* [Exercise description]
The copy should begin at the line containing "notebook: present [318,920,485,989]" and end at the last line of the material. Please reproduce those lines exactly and keep pictures out.

■ ■ ■ ■

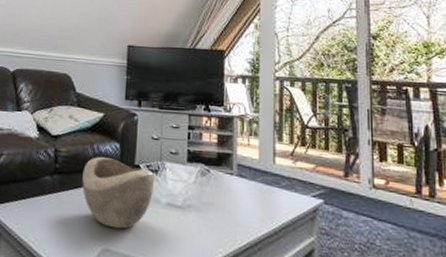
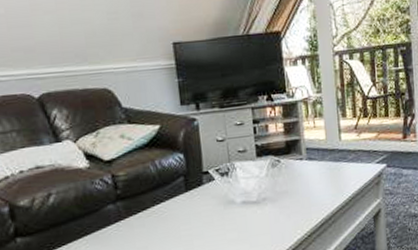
decorative bowl: present [82,156,155,229] -> none [148,170,227,239]

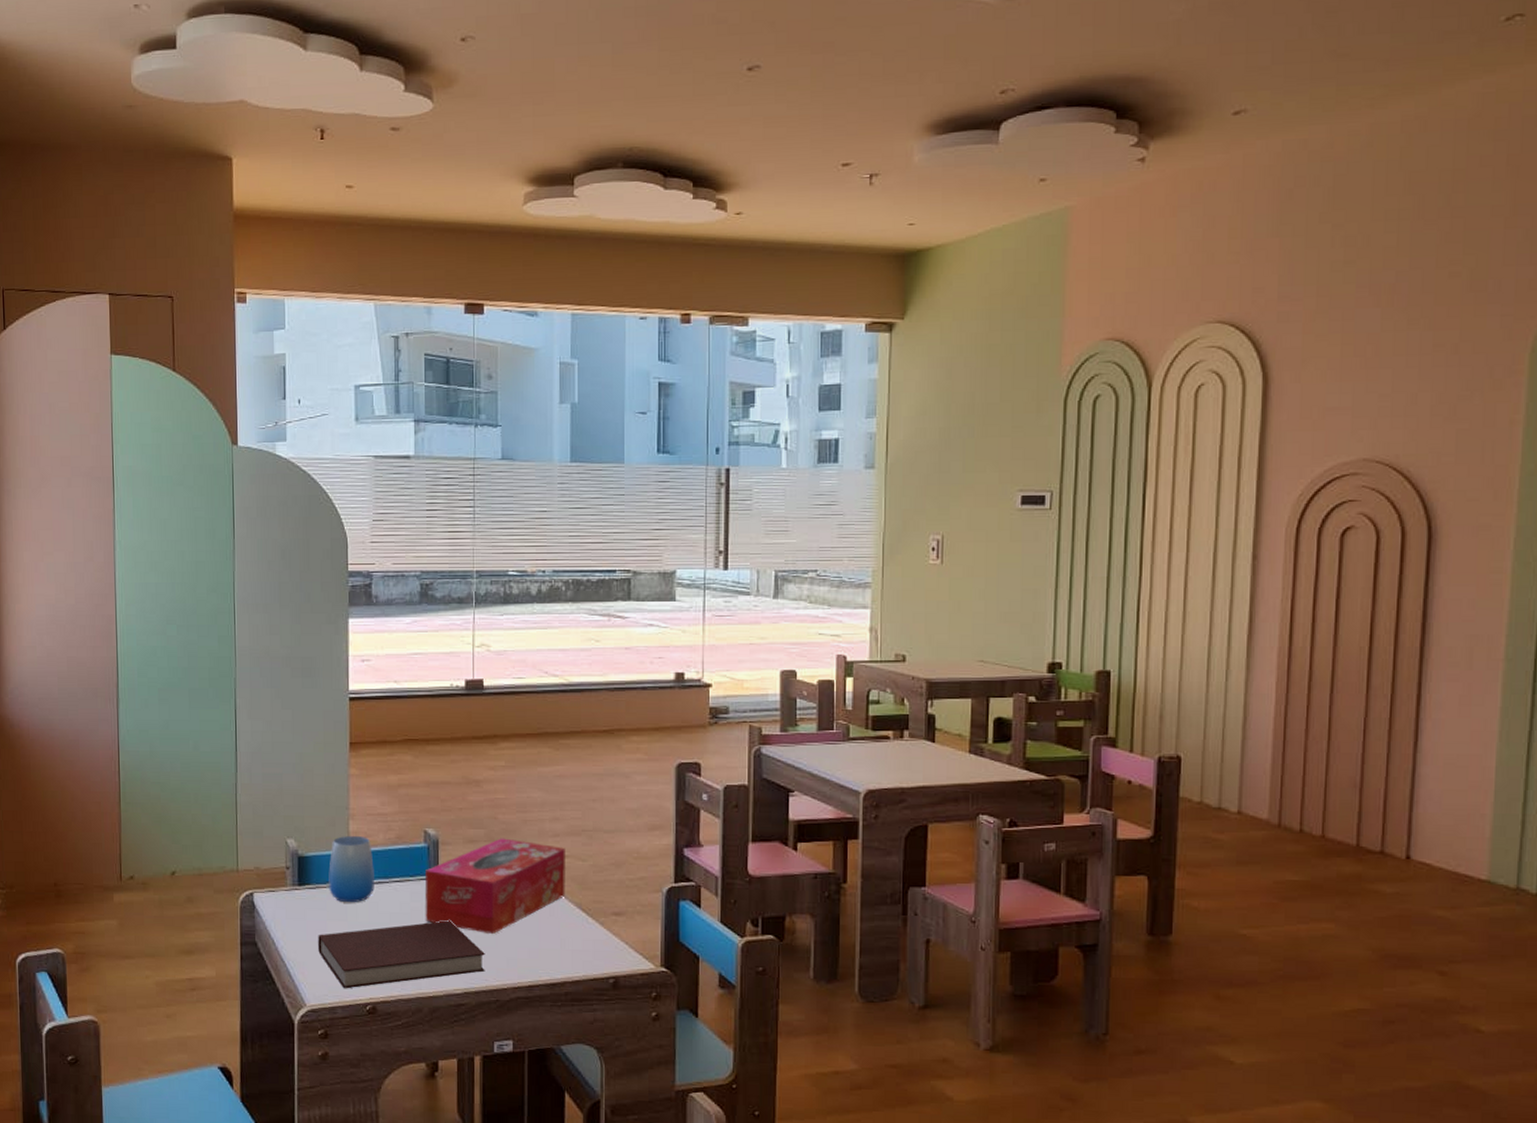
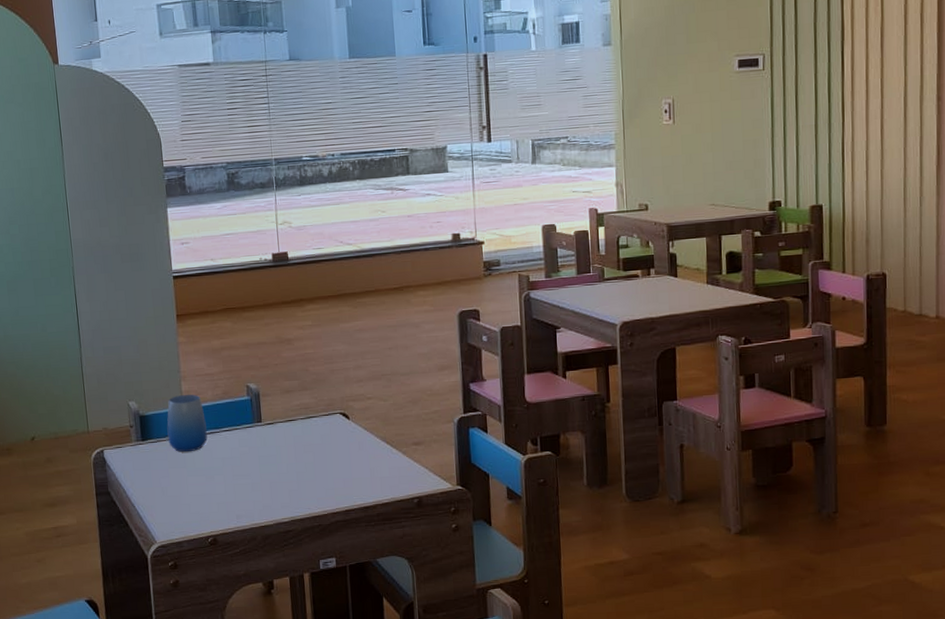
notebook: present [318,920,485,989] -> none [162,460,308,526]
tissue box: present [425,838,565,934] -> none [250,386,372,469]

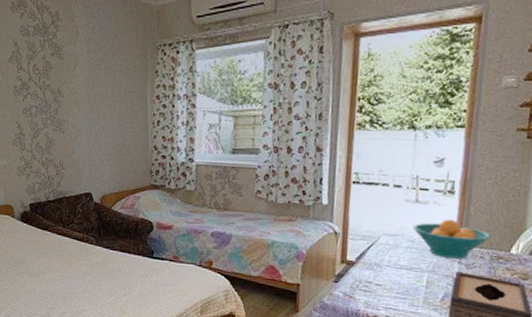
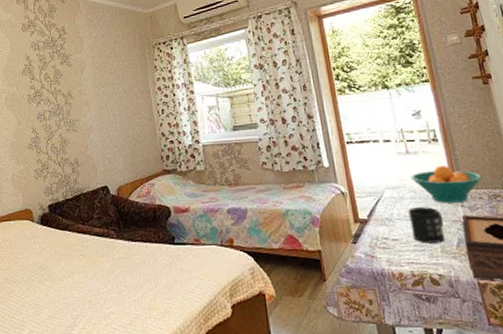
mug: none [398,257,435,294] -> present [408,207,444,244]

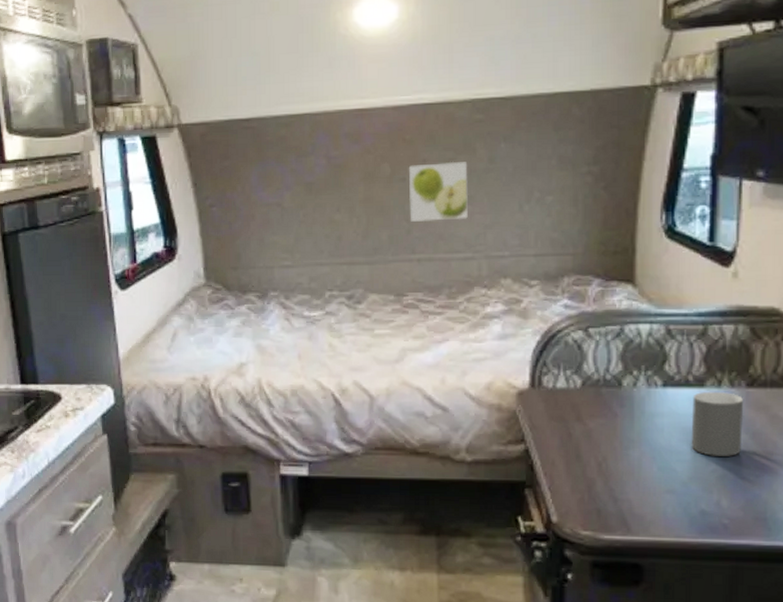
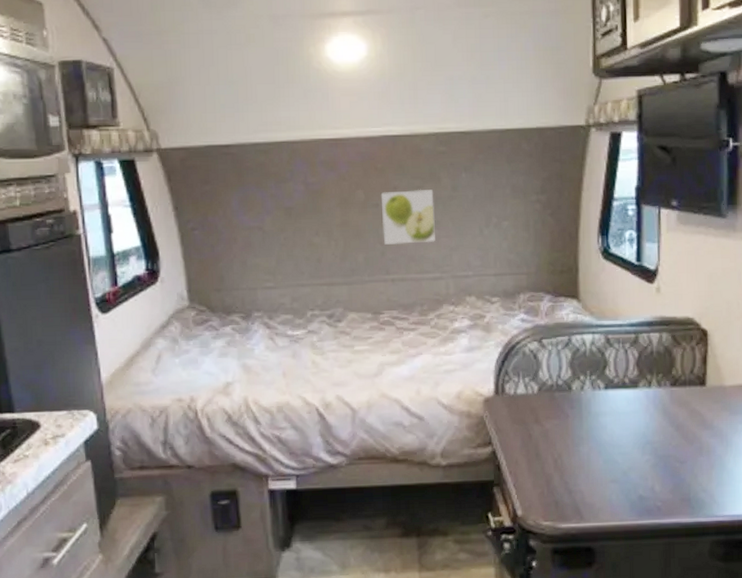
mug: present [691,391,744,456] -> none [628,391,670,448]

■ ■ ■ ■

* [Task response]
notebook: present [318,920,485,989] -> none [162,460,308,526]
tissue box: present [425,838,565,934] -> none [250,386,372,469]

mug: none [398,257,435,294] -> present [408,207,444,244]

mug: present [691,391,744,456] -> none [628,391,670,448]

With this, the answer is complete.